Sicherheit, Verschlüsselung, Anonymität – drei wichtige Faktoren im Internet. Für den Glücksspielstaatsvertrag irrelevant, denn dieser legt fest, dass eine bundesweite Sperrdatei eingeführt werden muss. Diese soll es ermöglichen, einzelne Spieler nicht nur aus einzelnen Casinos auszuschließen, sondern gleich von allen in Deutschland lizenzierten Angeboten. Dass damit der Schwarzmarkt der Online-Casinos erst befeuert wird, scheint der Politik nicht bewusst zu sein. Viele Menschen reagieren auf den Ausschluss mit der Suche nach einer Alternative und die finden sie! Ob in Krypto-Casinos oder in jenen Angeboten, die ohne Lizenz bereitgestellt werden. Die bundesweite Sperrdatei hat noch einen weiteren Nutzen. Spieler dürfen, nach Inkrafttreten des GlüStV nur noch maximal 1000 Euro pro Monat im Casino einzahlen. Diese Summe gilt nicht pro Casinos, sondern insgesamt, für alle vom Spieler genutzten Angebote. Infolgedessen wird in der Sperrdatei festgelegt, ab wann die Grenze erreicht ist und keine Einzahlungen mehr in diesem Monat möglich sind. Ebenfalls ein Faktor, den ambitionierte Gambler gern mit dem Ausweichen auf ein alternatives Angebot beantworten.

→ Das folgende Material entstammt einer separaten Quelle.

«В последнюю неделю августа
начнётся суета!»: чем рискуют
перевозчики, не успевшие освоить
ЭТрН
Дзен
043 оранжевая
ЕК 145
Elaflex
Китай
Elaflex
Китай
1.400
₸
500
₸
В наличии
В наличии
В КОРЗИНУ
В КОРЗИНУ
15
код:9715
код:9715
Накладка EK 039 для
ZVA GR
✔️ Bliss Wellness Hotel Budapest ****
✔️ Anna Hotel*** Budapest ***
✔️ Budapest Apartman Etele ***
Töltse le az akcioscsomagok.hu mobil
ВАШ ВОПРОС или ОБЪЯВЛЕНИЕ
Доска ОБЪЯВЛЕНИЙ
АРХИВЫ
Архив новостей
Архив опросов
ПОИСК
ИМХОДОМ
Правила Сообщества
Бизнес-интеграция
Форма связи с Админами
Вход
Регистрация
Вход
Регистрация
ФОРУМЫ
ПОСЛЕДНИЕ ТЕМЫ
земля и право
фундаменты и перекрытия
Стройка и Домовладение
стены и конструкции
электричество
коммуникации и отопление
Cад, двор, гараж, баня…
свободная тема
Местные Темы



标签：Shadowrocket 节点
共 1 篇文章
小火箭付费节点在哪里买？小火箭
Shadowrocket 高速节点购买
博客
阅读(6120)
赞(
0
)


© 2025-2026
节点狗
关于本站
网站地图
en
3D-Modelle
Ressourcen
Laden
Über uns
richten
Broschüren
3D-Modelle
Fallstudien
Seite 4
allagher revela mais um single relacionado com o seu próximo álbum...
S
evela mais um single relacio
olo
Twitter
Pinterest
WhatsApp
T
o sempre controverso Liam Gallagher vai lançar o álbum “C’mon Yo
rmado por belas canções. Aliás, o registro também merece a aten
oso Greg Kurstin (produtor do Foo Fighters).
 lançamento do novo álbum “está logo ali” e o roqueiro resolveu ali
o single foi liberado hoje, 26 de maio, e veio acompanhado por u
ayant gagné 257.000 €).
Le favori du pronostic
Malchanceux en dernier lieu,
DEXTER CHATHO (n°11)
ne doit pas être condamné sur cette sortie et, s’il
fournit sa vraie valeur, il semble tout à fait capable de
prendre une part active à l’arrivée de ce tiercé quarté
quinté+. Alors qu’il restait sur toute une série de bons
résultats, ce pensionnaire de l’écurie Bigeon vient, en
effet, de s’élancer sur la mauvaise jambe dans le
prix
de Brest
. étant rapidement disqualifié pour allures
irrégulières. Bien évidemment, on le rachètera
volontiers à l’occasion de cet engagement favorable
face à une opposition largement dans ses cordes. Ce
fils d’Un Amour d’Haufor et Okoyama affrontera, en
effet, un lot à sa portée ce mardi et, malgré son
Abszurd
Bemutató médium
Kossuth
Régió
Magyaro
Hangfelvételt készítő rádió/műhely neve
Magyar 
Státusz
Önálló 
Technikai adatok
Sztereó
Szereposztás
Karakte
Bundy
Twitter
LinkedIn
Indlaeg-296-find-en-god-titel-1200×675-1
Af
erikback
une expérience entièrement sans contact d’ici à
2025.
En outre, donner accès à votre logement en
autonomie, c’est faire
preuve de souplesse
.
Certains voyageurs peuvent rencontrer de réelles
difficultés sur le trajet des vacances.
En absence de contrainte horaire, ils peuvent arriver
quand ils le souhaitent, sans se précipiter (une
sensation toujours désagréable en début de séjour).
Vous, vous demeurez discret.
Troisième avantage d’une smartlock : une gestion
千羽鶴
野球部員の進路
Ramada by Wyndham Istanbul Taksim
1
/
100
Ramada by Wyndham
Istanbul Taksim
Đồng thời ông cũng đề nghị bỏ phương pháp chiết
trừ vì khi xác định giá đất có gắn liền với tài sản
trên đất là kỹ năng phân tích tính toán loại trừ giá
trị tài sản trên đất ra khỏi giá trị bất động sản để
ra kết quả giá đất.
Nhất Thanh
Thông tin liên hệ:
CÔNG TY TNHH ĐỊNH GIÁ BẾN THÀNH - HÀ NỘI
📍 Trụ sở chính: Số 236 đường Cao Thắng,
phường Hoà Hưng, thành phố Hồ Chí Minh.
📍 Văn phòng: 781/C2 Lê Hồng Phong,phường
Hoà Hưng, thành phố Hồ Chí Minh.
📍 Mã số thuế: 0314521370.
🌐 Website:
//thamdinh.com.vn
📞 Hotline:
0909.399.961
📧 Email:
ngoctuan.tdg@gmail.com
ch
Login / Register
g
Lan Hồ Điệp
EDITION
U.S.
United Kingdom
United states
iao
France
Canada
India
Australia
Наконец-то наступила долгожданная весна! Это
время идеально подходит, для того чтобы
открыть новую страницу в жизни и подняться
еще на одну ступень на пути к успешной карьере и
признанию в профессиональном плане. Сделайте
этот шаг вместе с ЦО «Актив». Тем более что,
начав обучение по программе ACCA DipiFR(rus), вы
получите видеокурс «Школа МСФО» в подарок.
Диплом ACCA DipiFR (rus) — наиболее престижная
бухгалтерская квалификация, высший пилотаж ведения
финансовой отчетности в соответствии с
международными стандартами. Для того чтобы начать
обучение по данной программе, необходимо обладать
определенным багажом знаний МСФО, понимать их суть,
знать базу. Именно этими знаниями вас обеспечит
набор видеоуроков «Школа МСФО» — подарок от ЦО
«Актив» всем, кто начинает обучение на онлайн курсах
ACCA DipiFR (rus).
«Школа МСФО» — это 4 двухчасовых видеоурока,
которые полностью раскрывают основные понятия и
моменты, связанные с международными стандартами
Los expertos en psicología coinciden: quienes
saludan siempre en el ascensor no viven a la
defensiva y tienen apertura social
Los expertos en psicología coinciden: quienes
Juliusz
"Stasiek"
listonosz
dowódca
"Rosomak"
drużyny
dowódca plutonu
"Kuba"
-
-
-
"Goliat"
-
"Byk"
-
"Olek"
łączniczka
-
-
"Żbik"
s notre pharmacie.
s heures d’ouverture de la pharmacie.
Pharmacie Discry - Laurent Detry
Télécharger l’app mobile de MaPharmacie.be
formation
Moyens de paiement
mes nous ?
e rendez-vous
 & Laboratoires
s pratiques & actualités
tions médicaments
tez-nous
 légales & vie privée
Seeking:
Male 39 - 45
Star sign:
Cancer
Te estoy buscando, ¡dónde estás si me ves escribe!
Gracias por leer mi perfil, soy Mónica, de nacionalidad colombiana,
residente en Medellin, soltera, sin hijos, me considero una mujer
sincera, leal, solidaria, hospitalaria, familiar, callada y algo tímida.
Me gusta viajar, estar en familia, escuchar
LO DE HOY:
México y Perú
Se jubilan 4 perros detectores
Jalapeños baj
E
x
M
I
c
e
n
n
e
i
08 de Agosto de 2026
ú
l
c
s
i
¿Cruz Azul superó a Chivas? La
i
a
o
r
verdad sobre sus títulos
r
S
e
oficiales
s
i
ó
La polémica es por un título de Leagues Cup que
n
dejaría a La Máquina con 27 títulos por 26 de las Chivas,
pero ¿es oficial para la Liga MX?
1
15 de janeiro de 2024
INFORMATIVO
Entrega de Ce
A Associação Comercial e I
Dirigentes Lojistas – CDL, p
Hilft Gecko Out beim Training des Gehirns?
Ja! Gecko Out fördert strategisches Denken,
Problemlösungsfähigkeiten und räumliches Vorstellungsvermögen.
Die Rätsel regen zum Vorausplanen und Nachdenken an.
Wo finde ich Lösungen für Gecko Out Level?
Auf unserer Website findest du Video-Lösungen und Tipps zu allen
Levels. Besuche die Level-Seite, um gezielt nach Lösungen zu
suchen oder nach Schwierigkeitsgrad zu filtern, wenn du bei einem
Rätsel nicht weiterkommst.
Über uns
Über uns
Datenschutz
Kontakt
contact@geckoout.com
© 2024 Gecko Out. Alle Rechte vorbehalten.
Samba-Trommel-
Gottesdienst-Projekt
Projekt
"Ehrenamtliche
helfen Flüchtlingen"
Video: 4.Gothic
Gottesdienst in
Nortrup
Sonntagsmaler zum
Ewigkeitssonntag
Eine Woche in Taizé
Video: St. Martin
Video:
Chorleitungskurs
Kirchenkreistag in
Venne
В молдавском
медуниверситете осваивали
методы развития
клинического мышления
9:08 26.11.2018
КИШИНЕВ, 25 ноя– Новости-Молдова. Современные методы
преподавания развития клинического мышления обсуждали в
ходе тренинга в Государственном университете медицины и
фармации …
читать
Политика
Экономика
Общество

Welche Kriterien für die deutsche Lizenz gelten 

Eine Konzession für das legale Angebot von Online-Glücksspiel ist an zahlreiche Verordnungen und Voraussetzungen gebunden. Das Angebot von verbotenem Glücksspiel, wie beispielsweise Roulette, darf nicht erfolgen. Darüber hinaus muss sichergestellt werden, dass gesperrte Spieler der offiziellen Datei und Minderjährige zu keinem Zeitpunkt Zugang haben. Und weitere Bedingungen müssen erfüllt werden, bevor die begehrte, deutsche Lizenz vergeben wird:

  • Keine schnellen Wiederholungen eines Spiels (siehe Slot)
  • Keine Gewährung von Darlehen oder Werbung für Anbieter, die Darlehen anbieten
  • Es muss ein stichhaltiges IT-Sicherheitskonzept vorgelegt werden
  • Der Spieler muss klar einem Konto zugeordnet werden und es dürfen keine weiteren Einzahlungen entgegengenommen werden, wenn die 1000 Euro Grenze pro Monat erreicht ist
  • Es dürfen auf der Internet Domain keine Glücksspiele angeboten werden, die laut GlüStV nicht gestattet sind, auch wenn hierfür eine gesonderte Anmeldung erforderlich wäre
  • Der Spieler muss mittels Sozialkonzept ausreichend über die Folgen einer Glücksspielsucht informiert werden, außerdem müssen Hinweise auf Früherkennung und Beratung gegeben werden
  • Zwischen dem Wechsel von zwei Glücksspielarten muss der Spieler mindestens eine Minute Wartezeit verbringen, während der er Informationen rund um das Thema Spielsucht erhält
  • Erzielte Gewinne dürfen frühestens nach dem Ablauf einer Stunde an einer anderen Spielgelegenheit wieder eingesetzt werden, um schnelles Verzocken eines Gewinns zu vermeiden

Fazit: Viele Änderungen und viel Kritik 

Zunächst einmal ist es positiv zu werten, dass der GlüStV die Branche endlich aus der Illegalität geholt hat. Denn: Auch zuvor wussten Spieler, wie sie Glücksspiel nutzen können, sie wichen auf illegale Methoden und unseriöse Angebote aus! Kritiker bemängeln allerdings, dass die Vorgaben des GlüStV stellenweise nicht den tatsächlichen Präventionsaspekt im Vordergrund haben und dass der „gläserne Spieler“ mit dem Datenschutzgesetz nicht vereinbar wäre. Es bleibt abzuwarten, ob es künftige Anpassungen geben wird oder ob das neue System sich auf diese Weise etabliert.